Initial thoughts on T.S. Eliot's "The Waste Land" (a cry for help)

My mom and sister wanted to go shoe/book/grocery shopping the other day, so while they store-hopped, I camped out in Barnes&Noble for a couple hours. The poetry section of this particular branch is in the far back corner of the second floor (it took me a while to find– I had to ask for help, oops). Admittedly, I just picked up this one T.S. Eliot book because I was in a rush to sit down and quickly recognized the name because of Thurtle's class. "The Waste Land" ended up being one of the most dense things I've read in a while, and now I'm kinda wishing we did it in lit this year because I feel like I need a few class periods of discussion or something to understand it fully. There are so many allusions. At a few points I was so absorbed in reading all of Eliot's footnotes that I forgot what the poem itself was saying in the first place. I ended up liking Part V ('What the Thunder Said') quite a bit and was originally going to buy the book so I could mark it up and stuff, but I actually ended up copying it into my notebook because I currently have no more book money left. Someone please talk with me about this poem. It took me forever to do a first read, and I'm not really sure I understand it that much but I think I'd like to.

1 comment:

  1. So think of this part of the poem as the purpose.

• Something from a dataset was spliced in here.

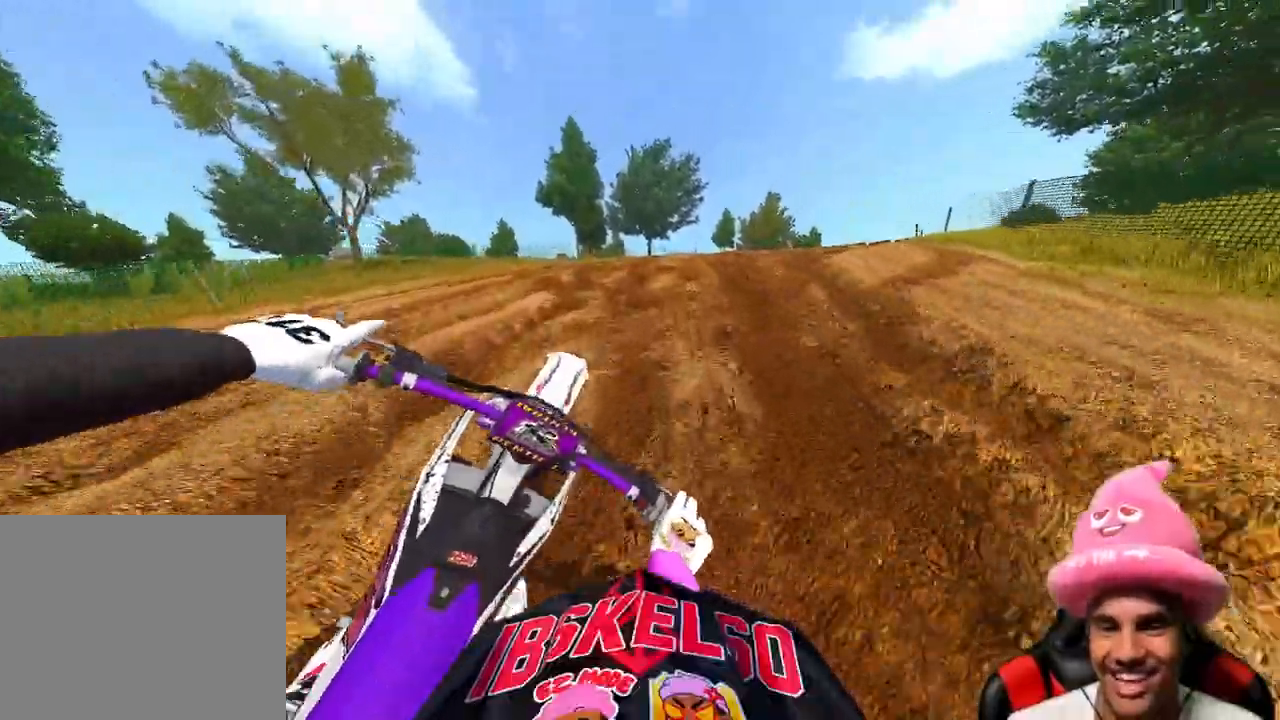
{"buttons": ["R2"], "left_stick": "up", "right_stick": "center", "events": []}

He makes a zillion references to everything - the occult, the books of Ezekiel ("dry bones" is a thing there), Exodus (Moses assumes the power of God and tries to call water from rocks in the desert - God gets mad, and the water that does flow from the rock is salt water, like tears), and (of course) Revelation from the Bible, the Vedas, Shakespeare (Coriolanus), and even children's rhymes with sinister origins ("London Bridge" is creepy).

    That should be enough to research.